Use a canonical when both URLs still need to exist for users, and a 301 redirect when one of them should stop existing. That single question, whether the old URL still needs to load for anyone, is the whole decision; the two aren’t interchangeable ways to merge pages, they do different things to the URL you are consolidating away.

A canonical keeps both pages live. It marks one URL as the version to index and lets the ranking signals settle there, while the other URL stays reachable and a visitor who lands on it sees the page normally. That is what you want when the duplicate has a reason to exist, a product reachable through several category paths, a URL carrying tracking parameters, a filtered or sorted view, content syndicated elsewhere, where killing the URL would break something for users even though only one version should rank.
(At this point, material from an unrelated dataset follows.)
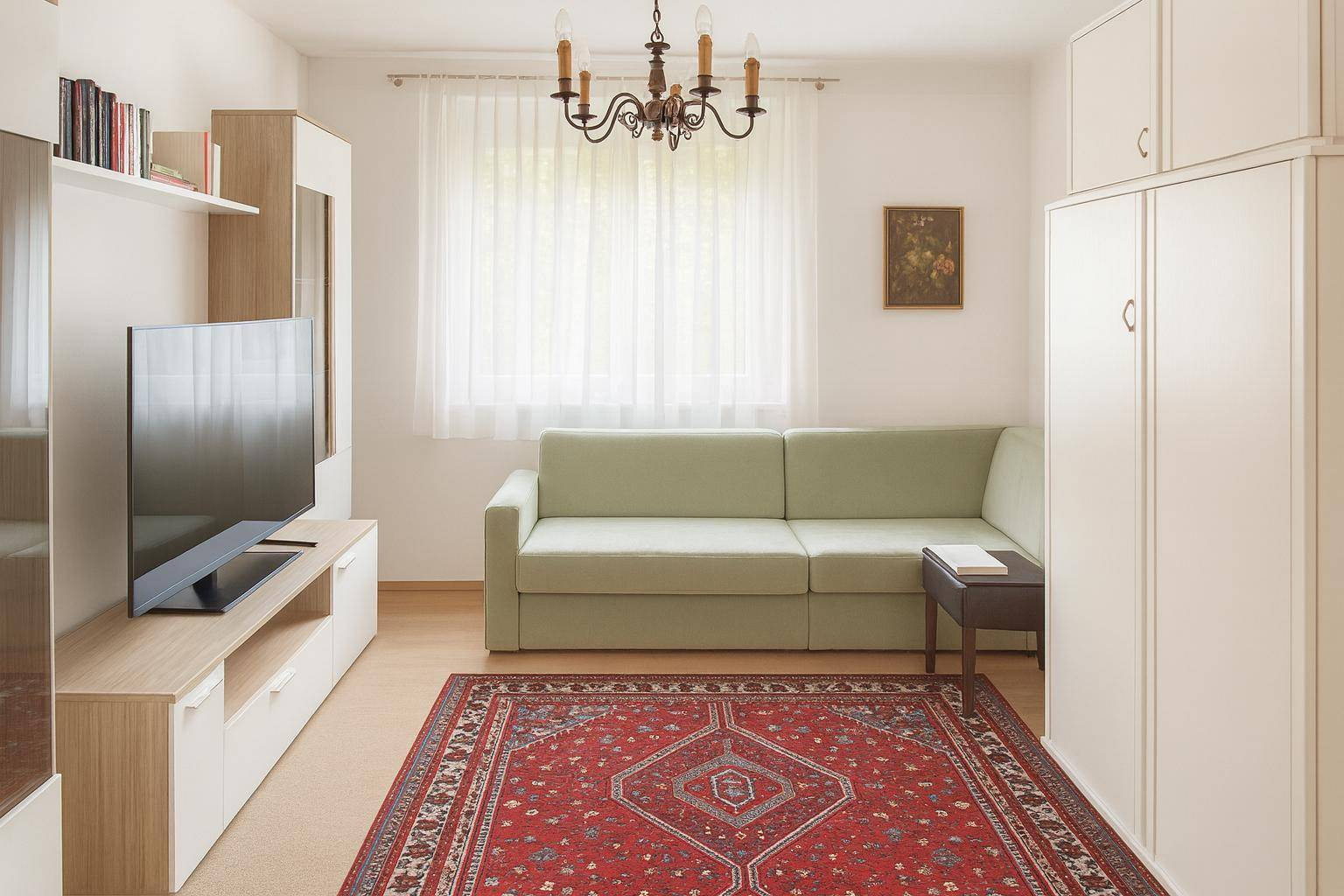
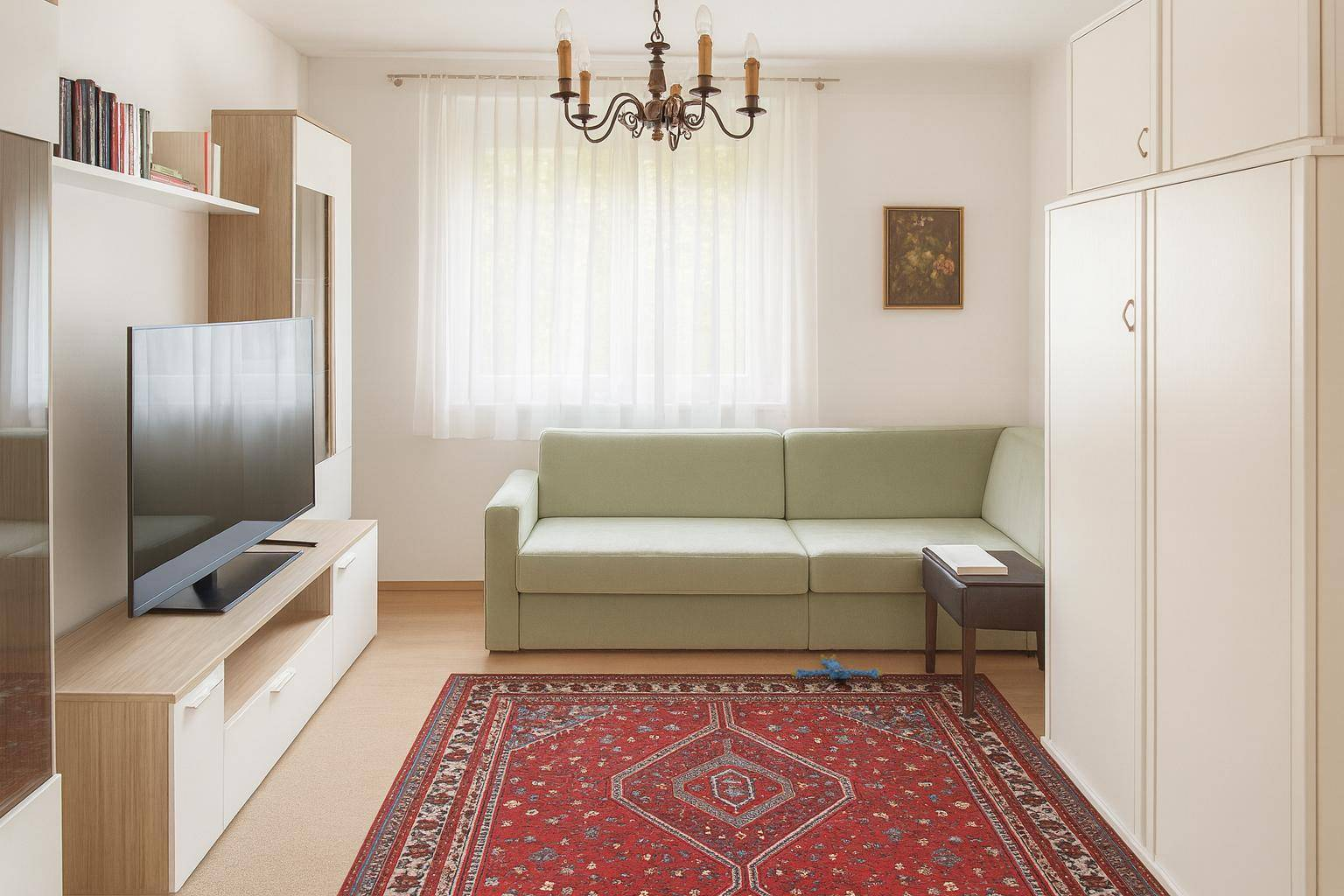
+ plush toy [790,654,884,680]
A 301 does the opposite: it removes the old URL. Visitors who request it are sent straight to the destination, the old page no longer loads, and Google moves the traffic and nearly all the ranking signal to the new URL and drops the old one from the index over time. That is the tool for a permanent change, a renamed slug, a site or domain move, two pages merged into one, an outdated page folded into a current one, where the old address has no further job.

So before reaching for either, ask whether the old URL still needs to load for anyone. If it does, use a canonical and keep both live; if it doesn’t, use a 301 and let the old one go, rather than treating the two as the same move.